Ingredients
The following ingredients have 4 Servings
- 1 1/4 pounds shrimp (peeled and deveined)
- 1 red bell pepper (sliced)
- 1 orange bell pepper (sliced)
- 1 cup poblano chilies (sliced)
- 1 cup red onion (sliced)
- 3 tablespoons olive oil
- 1 tablespoon chili powder
- 1 teaspoon ground cumin
- 3/4 teaspoon kosher salt (divided)
- 1/2 teaspoon ground coriander
- 3/4 cup sour cream (can use reduced fat)
- 1 tablespoon fresh cilantro (chopped)
- 1 tablespoon jalapeno pepper (seeded, finely chopped)
- 1/4 teaspoon lime zest
- 1 tablespoon lime juice
- 1 clove garlic (grated)
- 8 6-inch corn tortillas (or flour)
Instruction
- Preheat the oven to 400.
- Line baking sheet with aluminum foil.
- On the lined baking sheet toss together the shrimp, bell peppers, poblano, onion, oil, chili powder, cumin, 5/8 teaspoon salat, and coriander.
- Roast for 9-10 minutes or until shrimp are cooked through.

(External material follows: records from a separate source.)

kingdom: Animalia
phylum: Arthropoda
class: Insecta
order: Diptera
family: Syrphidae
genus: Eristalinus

- Remove shrimp and place on plate, tented with foil to keep warm.
- Turn the oven to broil and broil the veggies until they are slightly charred, about 3- 4 minutes.
- In a small bowl, combine the sour cream, cilantro, jalapeño, lime zest, lime juice, garlic and 1/8 teaspoon salt.
- Warm tortillas either in the microwave, oven or quickly char on a gas flame.
- Spoon the shrimp and veggies into a tortilla and top with the sour cream mixture.